• _Exercise_
Could the records be returned exactly, with the pictures left out?

• _Records_
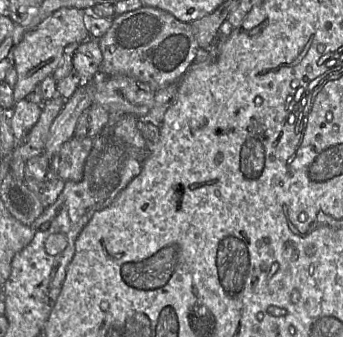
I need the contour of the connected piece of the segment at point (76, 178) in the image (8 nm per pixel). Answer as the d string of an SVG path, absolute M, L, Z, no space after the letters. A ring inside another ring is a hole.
M73 137L51 159L52 170L64 181L80 182L94 139Z

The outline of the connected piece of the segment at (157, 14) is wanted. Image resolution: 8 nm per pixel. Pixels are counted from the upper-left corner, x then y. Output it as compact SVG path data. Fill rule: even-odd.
M142 6L115 16L111 27L97 41L103 56L100 74L127 76L148 84L154 91L179 82L198 59L199 45L191 24L154 7Z

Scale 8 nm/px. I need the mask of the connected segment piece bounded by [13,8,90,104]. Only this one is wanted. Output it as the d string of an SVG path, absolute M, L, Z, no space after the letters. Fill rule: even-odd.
M61 8L44 19L34 29L23 36L14 48L14 68L17 81L13 87L13 101L24 99L47 76L53 74L60 64L66 46L71 43L82 43L90 38L85 25L85 16L89 11L76 8Z

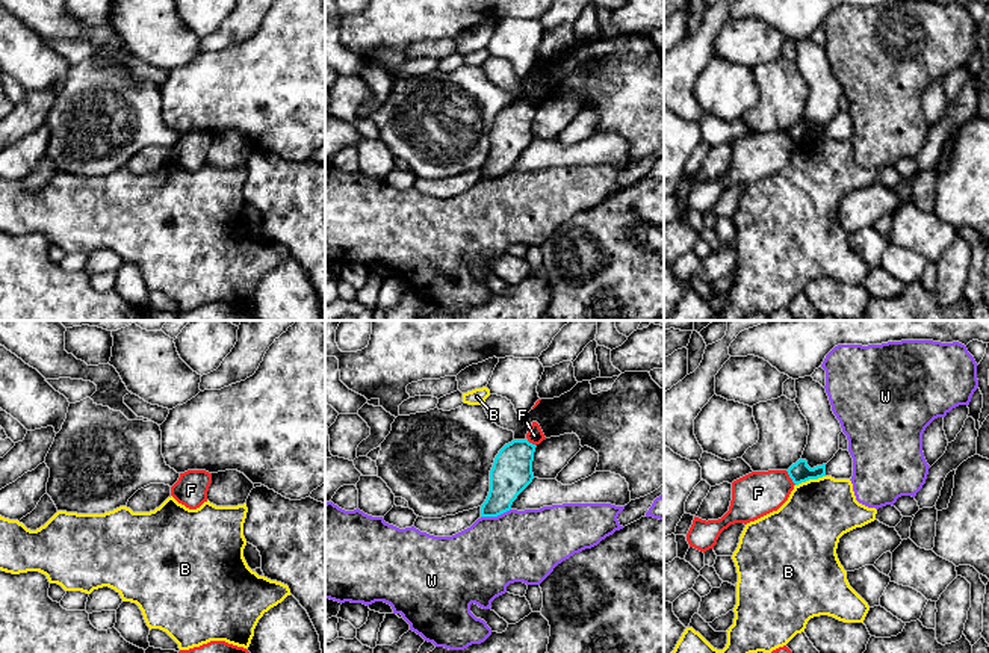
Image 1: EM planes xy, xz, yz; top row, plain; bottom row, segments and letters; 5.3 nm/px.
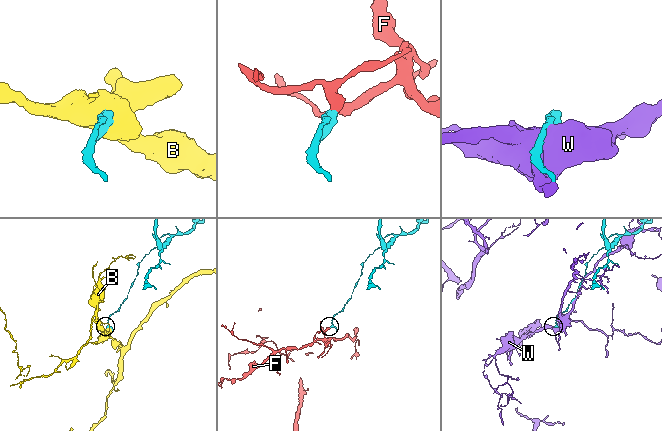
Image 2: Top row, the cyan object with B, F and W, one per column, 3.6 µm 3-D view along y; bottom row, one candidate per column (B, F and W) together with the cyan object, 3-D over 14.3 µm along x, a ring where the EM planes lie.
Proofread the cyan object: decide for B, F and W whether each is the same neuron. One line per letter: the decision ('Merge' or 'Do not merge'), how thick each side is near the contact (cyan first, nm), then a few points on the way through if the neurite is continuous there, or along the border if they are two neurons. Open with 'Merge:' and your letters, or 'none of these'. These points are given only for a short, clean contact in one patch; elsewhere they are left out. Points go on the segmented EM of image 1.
Merge: none of these
B: Do not merge. Thickness 110 nm (cyan) against 360 nm
F: Do not merge. Thickness 110 nm (cyan) against 240 nm. Boundary: yz (785, 470), (796, 484)
W: Do not merge. Thickness 220 nm (cyan) against 380 nm

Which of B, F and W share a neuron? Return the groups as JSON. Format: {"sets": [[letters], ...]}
{"sets": [["B"], ["F"], ["W"]]}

• _Task response_
I need the contour of the connected piece of the segment at point (76, 178) in the image (8 nm per pixel). Answer as the d string of an SVG path, absolute M, L, Z, no space after the letters. A ring inside another ring is a hole.
M73 137L51 159L52 170L64 181L80 182L94 139Z

The outline of the connected piece of the segment at (157, 14) is wanted. Image resolution: 8 nm per pixel. Pixels are counted from the upper-left corner, x then y. Output it as compact SVG path data. Fill rule: even-odd.
M142 6L115 16L111 27L97 41L103 56L100 74L127 76L148 84L154 91L179 82L198 59L199 45L191 24L154 7Z

Scale 8 nm/px. I need the mask of the connected segment piece bounded by [13,8,90,104]. Only this one is wanted. Output it as the d string of an SVG path, absolute M, L, Z, no space after the letters. Fill rule: even-odd.
M61 8L44 19L34 29L23 36L14 48L14 68L17 81L13 87L13 101L24 99L47 76L53 74L60 64L66 46L71 43L82 43L90 38L85 25L85 16L89 11L76 8Z

Image 1: EM planes xy, xz, yz; top row, plain; bottom row, segments and letters; 5.3 nm/px.
Image 2: Top row, the cyan object with B, F and W, one per column, 3.6 µm 3-D view along y; bottom row, one candidate per column (B, F and W) together with the cyan object, 3-D over 14.3 µm along x, a ring where the EM planes lie.
Proofread the cyan object: decide for B, F and W whether each is the same neuron. One line per letter: the decision ('Merge' or 'Do not merge'), how thick each side is near the contact (cyan first, nm), then a few points on the way through if the neurite is continuous there, or along the border if they are two neurons. Open with 'Merge:' and your letters, or 'none of these'. These points are given only for a short, clean contact in one patch; elsewhere they are left out. Points go on the segmented EM of image 1.
Merge: none of these
B: Do not merge. Thickness 110 nm (cyan) against 360 nm
F: Do not merge. Thickness 110 nm (cyan) against 240 nm. Boundary: yz (785, 470), (796, 484)
W: Do not merge. Thickness 220 nm (cyan) against 380 nm

Which of B, F and W share a neuron? Return the groups as JSON. Format: {"sets": [[letters], ...]}
{"sets": [["B"], ["F"], ["W"]]}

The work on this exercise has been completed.